(Stored data entries)
◆ ◆ ◆ ◆
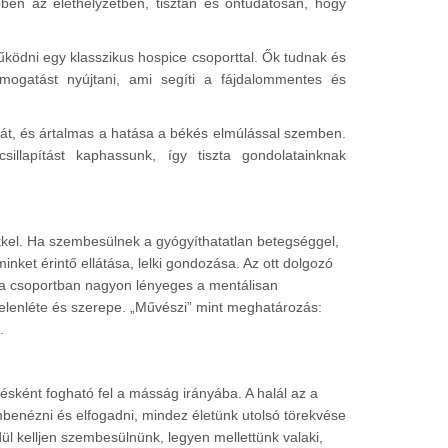
bben az élethelyzetben, tisztán és öntudatosan, hogy
ödni egy klasszikus hospice csoporttal. Ők tudnak és
mogatást nyújtani, ami segíti a fájdalommentes és
szát, és ártalmas a hatása a békés elmúlással szemben.
sillapítást kaphassunk, így tiszta gondolatainknak
ekkel. Ha szembesülnek a gyógyíthatatlan betegséggel,
nket érintő ellátása, lelki gondozása. Az ott dolgozó
 a csoportban nagyon lényeges a mentálisan
elenléte és szerepe.
Művészi
mint meghatározás:
.
vésként fogható fel a másság irányába. A halál az a
mbenézni és elfogadni, mindez életünk utolsó törekvése
l kelljen szembesülnünk, legyen mellettünk valaki,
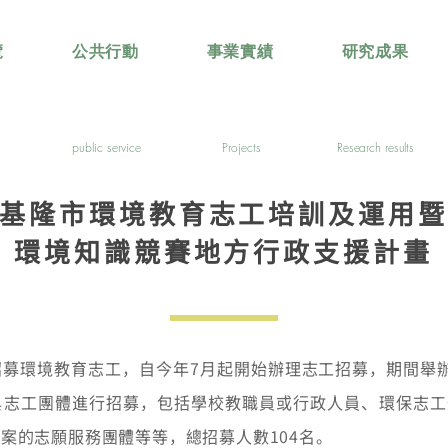
覽
公共行動
事業實績
研究成果
public service
Projects
Research results
基隆市環境教育志工培訓及運用暨
環境知識競賽地方行政支援計畫
募環境教育志工，自今年7月起開始辦理志工招募，期間舉
與志工團體進行招募，包括學校教職員或行政人員、環保志工
案的志願服務團體等等，總招募人數104名。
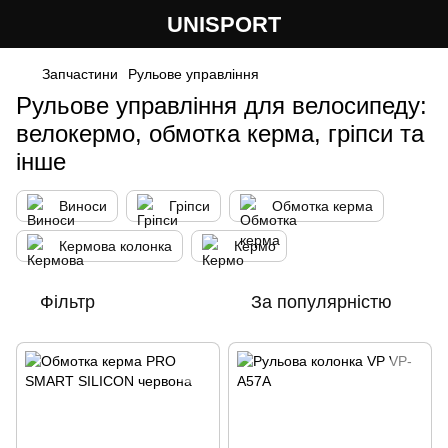
UNISPORT
Запчастини
Рульове управління
Рульове управління для велосипеду:
велокермо, обмотка керма, гріпси та
інше
Виноси
Гріпси
Обмотка керма
Кермова колонка
Кермо
Фільтр
За популярністю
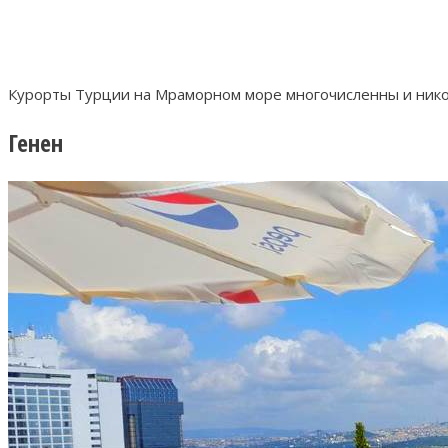
Курорты Турции на Мраморном море многочисленны и нико
Генен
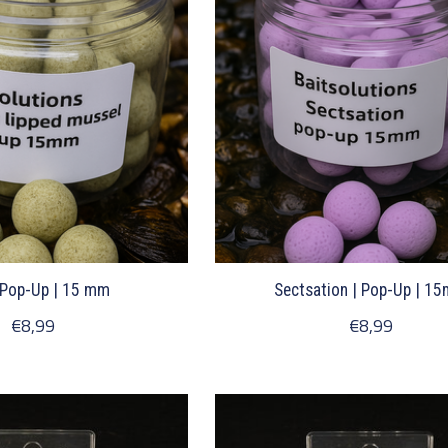
 Pop-Up | 15 mm
Sectsation | Pop-Up | 1
€8,99
€8,99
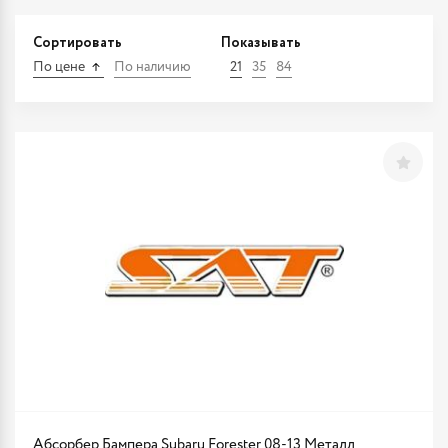
Сортировать
Показывать
По цене
По наличию
21
35
84
Абсорбер Бампера Subaru Forester 08-13 Металл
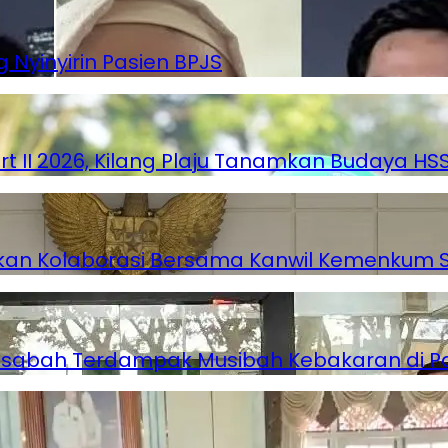
 Nyinyirin Pasien BPJS
rt II 2026, Kilang Plaju Tanamkan Budaya H
atkan Kolaborasi Bersama Kanwil Kemenkum 
Nasabah Terdampak Musibah Kebakaran di 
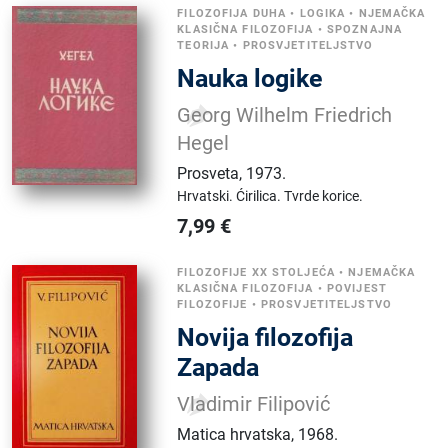
FILOZOFIJA DUHA
•
LOGIKA
•
NJEMAČKA
KLASIČNA FILOZOFIJA
•
SPOZNAJNA
TEORIJA
•
PROSVJETITELJSTVO
Nauka logike
Georg Wilhelm Friedrich
Hegel
Prosveta
,
1973.
Hrvatski.
Ćirilica.
Tvrde korice.
7,99
€
FILOZOFIJE XX STOLJEĆA
•
NJEMAČKA
KLASIČNA FILOZOFIJA
•
POVIJEST
FILOZOFIJE
•
PROSVJETITELJSTVO
Novija filozofija
Zapada
Vladimir Filipović
Matica hrvatska
,
1968.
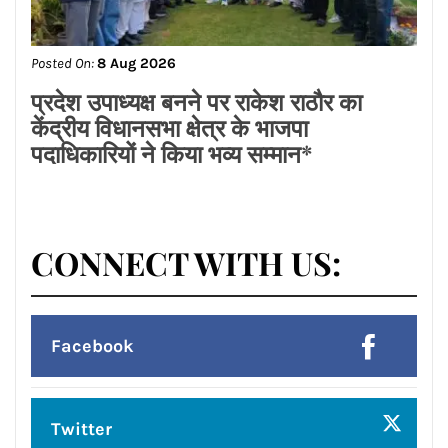
Posted On:
8 Aug 2026
ਡਾ.ਐਸ.ਪੀ.ਸਿੰਘ ਓਬਰਾਏ ਦੇ ਯਤਨਾਂ ਸਦਕਾ
ਅਸ਼ੋਕ ਕੁਮਾਰ ਦਾ ਮ੍ਰਿਤਕ ਸਰੀਰ ਗਰੀਸ ਤੋਂ
ਭਾਰਤ ਪਹੁੰਚਿਆ
Posted On:
8 Aug 2026
लायंस क्लब जालंधर’ ने लायंस भवन में मनाया
भव्य तीज महोत्सव*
◆ ◆ ◆ ◆
Directive: Print each entry above exactly. The pictures should not be printed.

Output:
bben az élethelyzetben, tisztán és öntudatosan, hogy
ödni egy klasszikus hospice csoporttal. Ők tudnak és
mogatást nyújtani, ami segíti a fájdalommentes és
szát, és ártalmas a hatása a békés elmúlással szemben.
sillapítást kaphassunk, így tiszta gondolatainknak
ekkel. Ha szembesülnek a gyógyíthatatlan betegséggel,
nket érintő ellátása, lelki gondozása. Az ott dolgozó
 a csoportban nagyon lényeges a mentálisan
elenléte és szerepe.
Művészi
mint meghatározás:
.
vésként fogható fel a másság irányába. A halál az a
mbenézni és elfogadni, mindez életünk utolsó törekvése
l kelljen szembesülnünk, legyen mellettünk valaki,
覽
公共行動
事業實績
研究成果
public service
Projects
Research results
基隆市環境教育志工培訓及運用暨
環境知識競賽地方行政支援計畫
募環境教育志工，自今年7月起開始辦理志工招募，期間舉
與志工團體進行招募，包括學校教職員或行政人員、環保志工
案的志願服務團體等等，總招募人數104名。
UNISPORT
Запчастини
Рульове управління
Рульове управління для велосипеду:
велокермо, обмотка керма, гріпси та
інше
Виноси
Гріпси
Обмотка керма
Кермова колонка
Кермо
Фільтр
За популярністю
Курорты Турции на Мраморном море многочисленны и нико
Генен
 Pop-Up | 15 mm
Sectsation | Pop-Up | 1
€8,99
€8,99
Сортировать
Показывать
По цене
По наличию
21
35
84
Абсорбер Бампера Subaru Forester 08-13 Металл
 Nyinyirin Pasien BPJS
rt II 2026, Kilang Plaju Tanamkan Budaya H
atkan Kolaborasi Bersama Kanwil Kemenkum 
Nasabah Terdampak Musibah Kebakaran di 
FILOZOFIJA DUHA
•
LOGIKA
•
NJEMAČKA
KLASIČNA FILOZOFIJA
•
SPOZNAJNA
TEORIJA
•
PROSVJETITELJSTVO
Nauka logike
Georg Wilhelm Friedrich
Hegel
Prosveta
,
1973.
Hrvatski.
Ćirilica.
Tvrde korice.
7,99
€
FILOZOFIJE XX STOLJEĆA
•
NJEMAČKA
KLASIČNA FILOZOFIJA
•
POVIJEST
FILOZOFIJE
•
PROSVJETITELJSTVO
Novija filozofija
Zapada
Vladimir Filipović
Matica hrvatska
,
1968.
Posted On:
8 Aug 2026
ਡਾ.ਐਸ.ਪੀ.ਸਿੰਘ ਓਬਰਾਏ ਦੇ ਯਤਨਾਂ ਸਦਕਾ
ਅਸ਼ੋਕ ਕੁਮਾਰ ਦਾ ਮ੍ਰਿਤਕ ਸਰੀਰ ਗਰੀਸ ਤੋਂ
ਭਾਰਤ ਪਹੁੰਚਿਆ
Posted On:
8 Aug 2026
लायंस क्लब जालंधर’ ने लायंस भवन में मनाया
भव्य तीज महोत्सव*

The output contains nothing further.